EXTRACT PROVIDED ▸
Our data establish ATM-p53 as a major manganese response pathway. Alterations in p53-dependent gene expression following manganese exposure have been observed in a non-human primate model (39,40). Here, we provide evidence for manganese-induced p53(S15) phosphorylation by western blot, ELISA and In-Cell Western assays in both human and mouse neuronal cells. Further, this signaling pathway was activated more robustly than all other intracellular signaling events assayed. The identification of ATM as the upstream manganese-induced kinase of p53 is based on ATM autophosphorylation, pharmacological kinase inhibition and other established ATM phosphorylation targets (CHK2[T68] and H2AX[S139]). DNA damage and oxidative stress have both been shown to activate ATM, but unlike manganese-dependent ATM activation, DNA damage and hydrogen peroxide had the same or greater response in HD cells compared with controls, consistent with previous reports on p53 in HD model systems (58,59,63). Among the metal ions tested, only cadmium induced ATM activation to a similar magnitude as manganese. However, unlike manganese, cadmium is a known DNA-damaging agent at micromolar concentrations providing a clearly established route to ATM activation (69). Manganese, on the other hand, is known to activate ATM phosphorylation of p53(S15) in purified kinase activity assays in the absence of DNA (62,63). Thus, our data strongly suggest that manganese activates ATM via a mechanism independent of DNA damage. Additionally, our results do not support a mechanism via direct redox cycling (Fenton reaction) because many of the other metals, which had minimal effects on ATM activity, are known to be more redox active than manganese (e.g. copper). As neither a DNA damage nor oxidative stress mechanisms clearly explain the manganese-dependent ATM activation, we propose that manganese activates ATM via a novel mechanism that is specific to manganese compared with all other metal ions tested.

SET OF TASKS ▸
• a. Name every assay the passage on manganese and ATM-p53 signaling cites as evidence for manganese-induced p53(S15) phosphorylation.
• b. In the passage on manganese and ATM-p53 signaling, which metal ion besides manganese activated ATM to a similar magnitude?
• c. Carry on the passage about manganese-induced ATM activation from its final sentence.

Dataset items
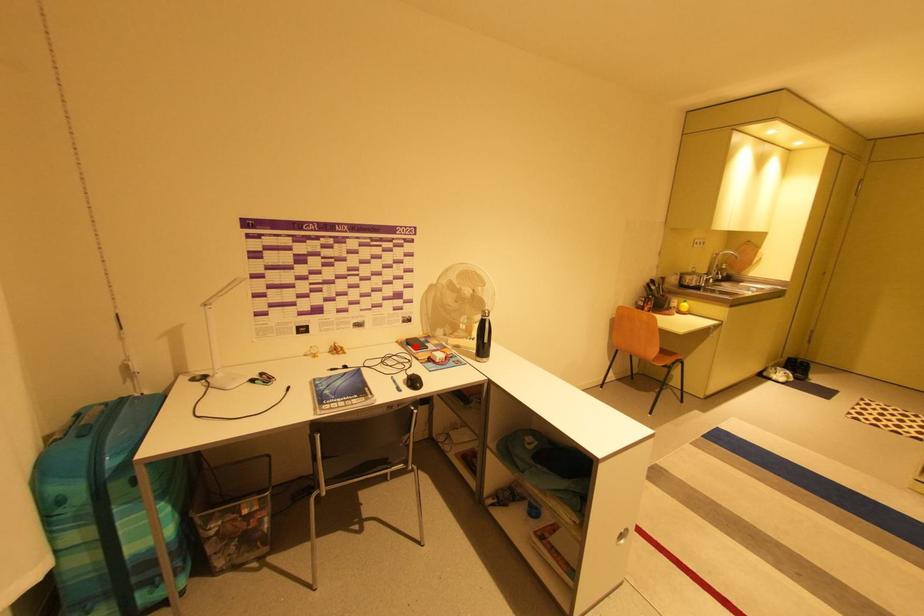
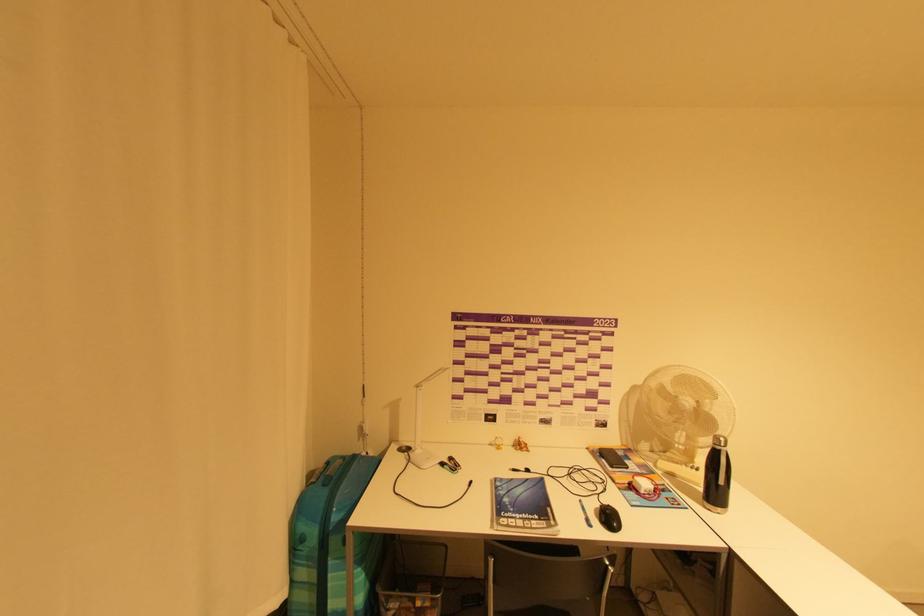
Locate, in the second image, the point that corresponds to the highlighted location in the first image.

(609, 460)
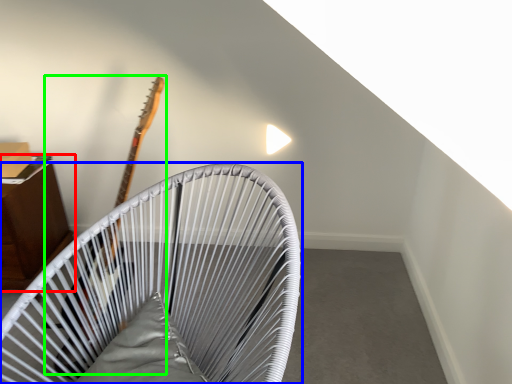
Question: Which object is positioned farthest from furniture (highlighted by a red box)? Select from furniture (highlighted by a blue box) and guitar (highlighted by a green box).

Choices:
 (A) furniture
 (B) guitar

Answer: (A)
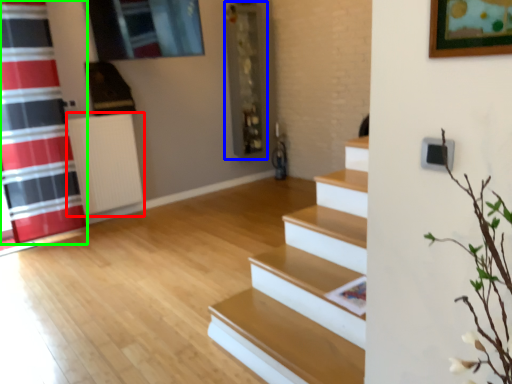
Question: Which object is positioned farthest from radiator (highlighted by a red box)? Select from shelf (highlighted by a blue box) and shower curtain (highlighted by a green box).

Choices:
 (A) shelf
 (B) shower curtain

Answer: (A)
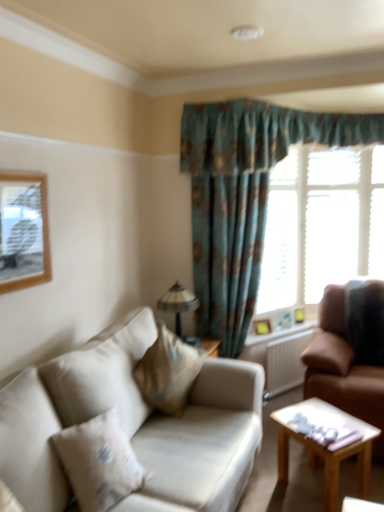
Question: Is wooden picture frame at right, the 2th picture frame from the left, positioned far away from matte glass lampshade at center?

Choices:
 (A) yes
 (B) no

Answer: (B)

Question: From a real-world perspective, is wooden picture frame at right, arranged as the second picture frame when viewed from the front, located higher than matte glass lampshade at center?

Choices:
 (A) yes
 (B) no

Answer: (B)

Question: Is matte glass lampshade at center completely or partially inside wooden picture frame at right, the 1th picture frame when ordered from bottom to top?

Choices:
 (A) yes
 (B) no

Answer: (B)

Question: Does wooden picture frame at right, arranged as the first picture frame when viewed from the right, appear on the left side of matte glass lampshade at center?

ANSWERS BY ITEM NUMBER ▸
• a. Western blot, ELISA, In-Cell Western

• b. Cadmium

• c.
As mentioned in the Introduction, manganese is known to be neurotoxic at high exposure levels. Our data demonstrate that manganese mediates the activation of ATM kinase activity at neurologically relevant concentrations (50–200 µm) in living cells (56), much lower than the 5–10 mm used in previously published cell-free purified kinase assays (62,63). Although our concentrations in the human model border the highest levels seen in toxic human exposures, we do not see overt manganese-dependent toxicity in our Islet1 neuroprogenitors until much higher concentrations. One potential explanation is reduced manganese uptake and accumulation in neuroprogenitors compared with mature neurons. We have recently published data demonstrating just such a difference between Day 11 floor plate neuroprogenitors and Day 25 post-mitotic dopaminergic neurons derived from control human pluripotent stem cells (hiPSCs) (70). Therefore, the concentrations needed to elicit an ATM response in mature neurons may well be below what was necessary in our neuroprogenitors.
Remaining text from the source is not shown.